A patient with a split brain, when shown an image in his or her left visual field (the left half of what each eye sees), will be unable to name what he or she has seen. This is because the speech control center is in the left side of the brain in most people and the image from the left visual field is sent only to the right side of the brain. Since the two sides of the brain cannot communicate, the patient can't name what he or she is seeing. The person can, however, pick up a corresponding object with their left hand, since that hand is controlled by the right side of their brain. The person can see with each eye even though it is split.
The soul is both. What about the ears?

I think my mind is myself, my feeling, my soul. Feeling cannot be damaged, really...
http://dictionary.reference.com/search?q=mind

It seems these days that live gives life.


So what if the otherside of the brain can't put it into words? The person still knows what he did. The person will be able to use both halves into his consciousness. He makes the decision to speak. He makes the decision to point. If someone with that condition said "I don't know why I said that," or something like that then it would be different. The boy in the example knew why he made the decision, he just couldn't put it into words.

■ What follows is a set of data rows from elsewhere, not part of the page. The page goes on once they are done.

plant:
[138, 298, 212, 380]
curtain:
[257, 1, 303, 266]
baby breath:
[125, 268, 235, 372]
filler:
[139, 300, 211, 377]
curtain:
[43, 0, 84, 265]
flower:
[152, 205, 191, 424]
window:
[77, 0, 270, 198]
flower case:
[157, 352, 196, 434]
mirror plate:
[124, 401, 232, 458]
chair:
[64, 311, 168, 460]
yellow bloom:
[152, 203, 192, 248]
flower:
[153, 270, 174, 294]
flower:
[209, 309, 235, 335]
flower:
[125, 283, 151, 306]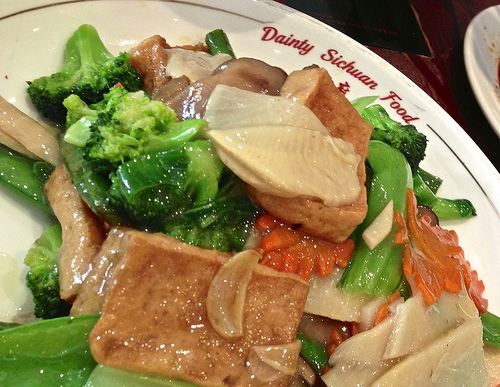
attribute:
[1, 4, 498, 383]
plate — filled with meat, filled with veggies, round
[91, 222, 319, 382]
meat — big chunk, big 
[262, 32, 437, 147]
letters — red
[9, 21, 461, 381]
meat — assorted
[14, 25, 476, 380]
veggies — assorted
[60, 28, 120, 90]
broccoli — green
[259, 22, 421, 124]
letters — Dainty Sichuan Food, dainty Sichuan 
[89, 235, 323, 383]
tofu — brown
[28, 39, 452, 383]
food — Dainty Sichuan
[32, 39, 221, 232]
broccoli — on a plate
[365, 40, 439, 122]
dish — white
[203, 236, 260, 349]
garlic — slice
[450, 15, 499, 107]
plate — another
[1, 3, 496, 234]
stripe — brown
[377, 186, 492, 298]
carrots — slices 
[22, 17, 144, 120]
broccoli — green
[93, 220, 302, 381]
chunk — big 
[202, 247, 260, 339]
garlic — pieces, little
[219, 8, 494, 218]
border — line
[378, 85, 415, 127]
food — Sichuan Food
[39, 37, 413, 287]
vegetables — green 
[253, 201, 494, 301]
carrots — on a plate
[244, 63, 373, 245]
tofu — brown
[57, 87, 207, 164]
broccoli — green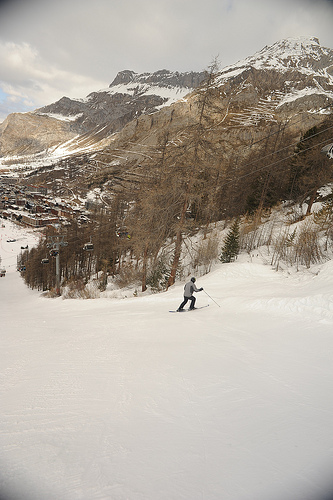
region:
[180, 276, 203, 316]
a person skiing down a slope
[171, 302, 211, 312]
a pair of skis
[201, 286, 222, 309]
a ski pole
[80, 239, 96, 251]
a car on a ski lift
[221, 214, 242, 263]
pine tree on the side of the mountain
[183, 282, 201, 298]
gray and white jacket a skiier is wearing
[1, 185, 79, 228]
buildings near the ski slope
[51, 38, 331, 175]
mountain peaks behind the slopes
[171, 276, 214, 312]
a solitary person skiing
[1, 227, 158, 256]
ski lift carrying skiiers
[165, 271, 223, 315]
person skiing in snow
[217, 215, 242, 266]
evergreen tree growing outside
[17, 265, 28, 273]
people riding on ski lift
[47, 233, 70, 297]
large metal ski lift support pole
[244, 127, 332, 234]
large brown colored trees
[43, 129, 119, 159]
white snow on mountain slope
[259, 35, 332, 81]
top of mountain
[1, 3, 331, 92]
grey clouds in sky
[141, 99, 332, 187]
wire cable for ski lift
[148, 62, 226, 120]
steep rocky mountain slope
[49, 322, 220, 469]
the snow is white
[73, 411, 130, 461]
the snow is white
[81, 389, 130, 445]
the snow is white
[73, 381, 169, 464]
the snow is white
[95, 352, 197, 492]
the snow is white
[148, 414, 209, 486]
the snow is white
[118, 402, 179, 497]
the snow is white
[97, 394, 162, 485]
the snow is white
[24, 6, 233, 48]
the sky is gray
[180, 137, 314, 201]
the wires are long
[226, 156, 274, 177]
the wires are thin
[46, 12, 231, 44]
the sky is dreary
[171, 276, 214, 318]
the man is skiing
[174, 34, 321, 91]
the mountain is sloped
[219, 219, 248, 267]
the tree is small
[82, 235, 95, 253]
the carriage on wire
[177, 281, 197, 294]
the jacket is gray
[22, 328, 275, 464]
the ground is covered in snow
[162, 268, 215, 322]
The person is skiing.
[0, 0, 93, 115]
The sky is overcast.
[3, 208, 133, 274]
A ski lift.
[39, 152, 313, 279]
A small forest.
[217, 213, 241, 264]
A pine tree.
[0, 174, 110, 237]
A small city at the bottom of the mountain.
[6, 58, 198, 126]
A mountain range.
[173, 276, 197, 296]
The person is wearing a gray jacket.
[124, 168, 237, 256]
Many of the trees have lost their leaves.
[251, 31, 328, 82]
A snow covered mountain peak.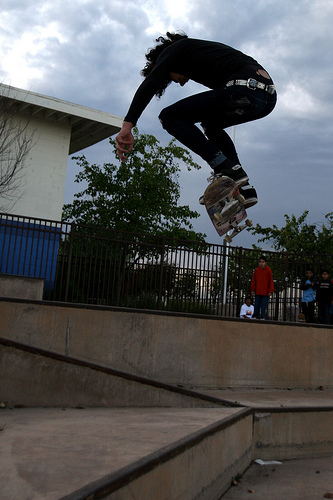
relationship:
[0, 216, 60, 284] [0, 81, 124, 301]
blue wall in building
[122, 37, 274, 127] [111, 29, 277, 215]
black shirt on skateboarder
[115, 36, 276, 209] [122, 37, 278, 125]
boy wearing shirt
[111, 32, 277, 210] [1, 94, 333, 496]
boy at a park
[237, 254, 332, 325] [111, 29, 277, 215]
boys watching skateboarder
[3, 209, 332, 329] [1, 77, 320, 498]
fence around park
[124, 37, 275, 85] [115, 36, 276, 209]
black shirt on boy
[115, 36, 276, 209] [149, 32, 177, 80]
boy has hair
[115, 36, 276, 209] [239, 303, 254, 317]
boy wearing top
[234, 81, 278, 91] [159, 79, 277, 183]
belt holding pants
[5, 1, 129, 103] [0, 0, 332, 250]
blue sky with clouds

Consciousness is thought to come from the thalamus by some.
http://en.wikipedia.org/wiki/Centromedian_nucleus
The thalamus gets information from both halves of the brain, probably. This consciousness has no existence in the physical world. If I made it seem like that in this post, it's just a figure of speech. But the consciousness when it gives matter bad and good connotations, does it within a certain radius of matter. I don't know what that radius is.

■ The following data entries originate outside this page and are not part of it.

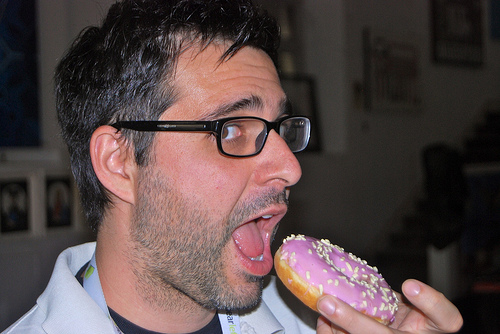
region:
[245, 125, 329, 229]
man has pointed nose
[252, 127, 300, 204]
man has pointed nose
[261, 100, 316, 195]
man has pointed nose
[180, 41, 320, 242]
man has pointed nose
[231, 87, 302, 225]
man has pointed nose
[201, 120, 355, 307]
man has pointed nose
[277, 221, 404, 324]
Doughnut with pink glaze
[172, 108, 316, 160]
glasses on man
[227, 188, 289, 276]
Man with mouth open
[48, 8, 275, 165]
Man with black hair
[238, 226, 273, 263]
Man with tongue hanging out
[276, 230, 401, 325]
Doughnut with sprinkles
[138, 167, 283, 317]
man with scratchy beard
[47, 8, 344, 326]
Man looking at the camera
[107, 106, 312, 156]
man wearing black glasses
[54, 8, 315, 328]
man eating glazed doughnut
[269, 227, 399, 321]
a donut with frosting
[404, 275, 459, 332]
a man's finger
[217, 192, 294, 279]
an open mouth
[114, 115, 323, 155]
a man's dark-rimmed glasses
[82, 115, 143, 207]
a man's hear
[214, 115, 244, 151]
a man's eye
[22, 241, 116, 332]
the white collar of a man's shirt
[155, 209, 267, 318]
a scruffy beard on a man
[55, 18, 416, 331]
the head of a man about to eat a donut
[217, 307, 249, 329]
a name on the collar of a shirt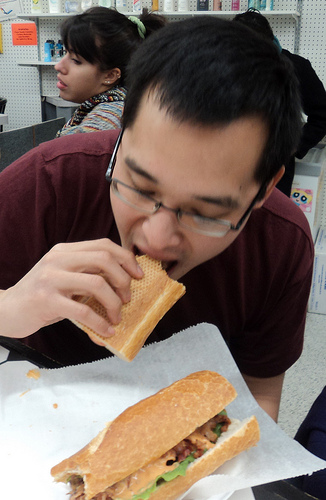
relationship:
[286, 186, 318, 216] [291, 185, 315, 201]
cartoon has hair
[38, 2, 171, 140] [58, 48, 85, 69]
woman has eyes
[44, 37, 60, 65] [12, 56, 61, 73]
toiletry on top of shelf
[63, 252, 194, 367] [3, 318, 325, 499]
sandwich on top of paper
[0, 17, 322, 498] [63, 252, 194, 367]
man holding sandwich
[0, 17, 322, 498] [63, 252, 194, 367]
man biting sandwich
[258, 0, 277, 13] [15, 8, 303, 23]
bottle on top of shelf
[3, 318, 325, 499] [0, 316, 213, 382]
paper has edge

The corpus callosum connects the left and right cerebral hemispheres. Most (but certainly not all) communication between regions in different halves of the brain are carried over the corpus callosum. http://en.wikipedia.org/wiki/Corpus_callosum

I'm seriously never going to forgive you for this...

Look, I could spend more time on this. But, for reasons I will not mention, it is not worth it.

This argument is completely unncessary.

If you're not satified with this brain argument, then that's fine with me. It's not like I'm ever going to change your mind anyway.